__BRANO DA LEGGERE__
╔══

AMARGINE

LeClassifique 102 – MiticoLiga, MiticoVasco, e la vecchiaia del rock italiano

Nella top ten di questa settimana abbiamo in un colpo solo MiticoLiga (n.1), MiticoVasco (n.2), Adriano Celentano (con Mina) (n.3), i Litfiba (n.7). luciano_ligabue

 

Ricordatevela bene questa settimana, perché i quattro nomi fondamentali del rock italiano, insieme contemporaneamente nella top ten degli album più venduti, non ce li avete mai visti e non ce li vedrete mai più.

 

Anche perché quella del rock italiano è una storia che è finita. Come quella del rock in generale, probabilmente.

╚══

__DATI DA ANALIZZARE__
╔══

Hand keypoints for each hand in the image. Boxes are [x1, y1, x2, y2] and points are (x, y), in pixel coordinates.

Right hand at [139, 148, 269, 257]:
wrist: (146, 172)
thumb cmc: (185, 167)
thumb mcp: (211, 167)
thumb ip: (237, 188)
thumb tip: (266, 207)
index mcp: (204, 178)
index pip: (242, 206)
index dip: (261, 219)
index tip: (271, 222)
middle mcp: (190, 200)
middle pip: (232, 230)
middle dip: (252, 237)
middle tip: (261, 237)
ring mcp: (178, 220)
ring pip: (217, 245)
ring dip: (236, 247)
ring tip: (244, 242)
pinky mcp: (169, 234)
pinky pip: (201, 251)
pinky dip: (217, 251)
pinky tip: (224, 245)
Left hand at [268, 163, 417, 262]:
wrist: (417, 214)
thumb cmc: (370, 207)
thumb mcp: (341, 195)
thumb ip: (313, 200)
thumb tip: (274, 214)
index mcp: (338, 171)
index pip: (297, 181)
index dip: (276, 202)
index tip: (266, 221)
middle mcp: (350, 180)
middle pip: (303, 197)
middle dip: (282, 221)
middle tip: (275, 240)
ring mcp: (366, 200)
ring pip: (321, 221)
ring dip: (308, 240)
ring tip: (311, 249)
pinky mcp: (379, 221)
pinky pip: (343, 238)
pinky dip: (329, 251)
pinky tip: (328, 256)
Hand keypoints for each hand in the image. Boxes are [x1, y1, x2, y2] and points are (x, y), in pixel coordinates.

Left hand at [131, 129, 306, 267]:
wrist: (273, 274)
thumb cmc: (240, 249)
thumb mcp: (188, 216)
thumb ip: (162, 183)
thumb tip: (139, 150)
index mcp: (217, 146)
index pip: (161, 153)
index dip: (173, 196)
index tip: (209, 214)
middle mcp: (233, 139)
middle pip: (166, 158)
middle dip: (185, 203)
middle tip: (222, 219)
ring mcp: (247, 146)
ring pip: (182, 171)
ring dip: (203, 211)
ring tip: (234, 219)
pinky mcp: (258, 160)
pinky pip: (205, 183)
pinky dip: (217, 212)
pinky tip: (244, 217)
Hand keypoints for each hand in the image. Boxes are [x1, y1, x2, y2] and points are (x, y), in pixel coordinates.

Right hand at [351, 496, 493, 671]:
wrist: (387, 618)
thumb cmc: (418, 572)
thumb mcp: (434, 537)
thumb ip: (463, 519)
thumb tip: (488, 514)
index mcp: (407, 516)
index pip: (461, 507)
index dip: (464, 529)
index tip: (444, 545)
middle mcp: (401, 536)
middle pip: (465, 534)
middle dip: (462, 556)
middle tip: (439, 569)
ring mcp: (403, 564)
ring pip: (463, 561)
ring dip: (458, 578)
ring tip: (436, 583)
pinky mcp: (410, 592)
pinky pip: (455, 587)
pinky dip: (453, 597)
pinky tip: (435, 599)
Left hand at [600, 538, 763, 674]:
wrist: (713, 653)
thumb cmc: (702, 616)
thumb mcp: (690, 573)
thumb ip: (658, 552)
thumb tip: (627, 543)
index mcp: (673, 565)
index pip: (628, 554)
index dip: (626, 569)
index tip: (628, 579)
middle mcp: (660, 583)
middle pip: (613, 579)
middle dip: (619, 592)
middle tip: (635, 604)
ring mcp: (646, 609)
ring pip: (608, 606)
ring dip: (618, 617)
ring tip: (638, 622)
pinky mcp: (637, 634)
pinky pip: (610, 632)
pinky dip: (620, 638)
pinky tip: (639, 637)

╚══

__ATTIVITÀ 1__
Riporta parola per parola il passo del brano sulla classifica da "Ricordatevela bene questa" a "in generale, probabilmente.".
__ATTIVITÀ 2__
Riassumi in due frasi il brano sulla classifica.

__SOLUZIONE 1__
Ricordatevela bene questa settimana, perché i quattro nomi fondamentali del rock italiano, insieme contemporaneamente nella top ten degli album più venduti, non ce li avete mai visti e non ce li vedrete mai più.

 

Anche perché quella del rock italiano è una storia che è finita. Come quella del rock in generale, probabilmente.

__SOLUZIONE 2__
Nella top ten degli album più venduti di questa settimana compaiono insieme MiticoLiga, MiticoVasco, Adriano Celentano con Mina e i Litfiba, i quattro nomi fondamentali del rock italiano. Una simile compresenza non si era mai vista e non si vedrà più, perché la storia del rock italiano è finita, probabilmente come quella del rock in generale.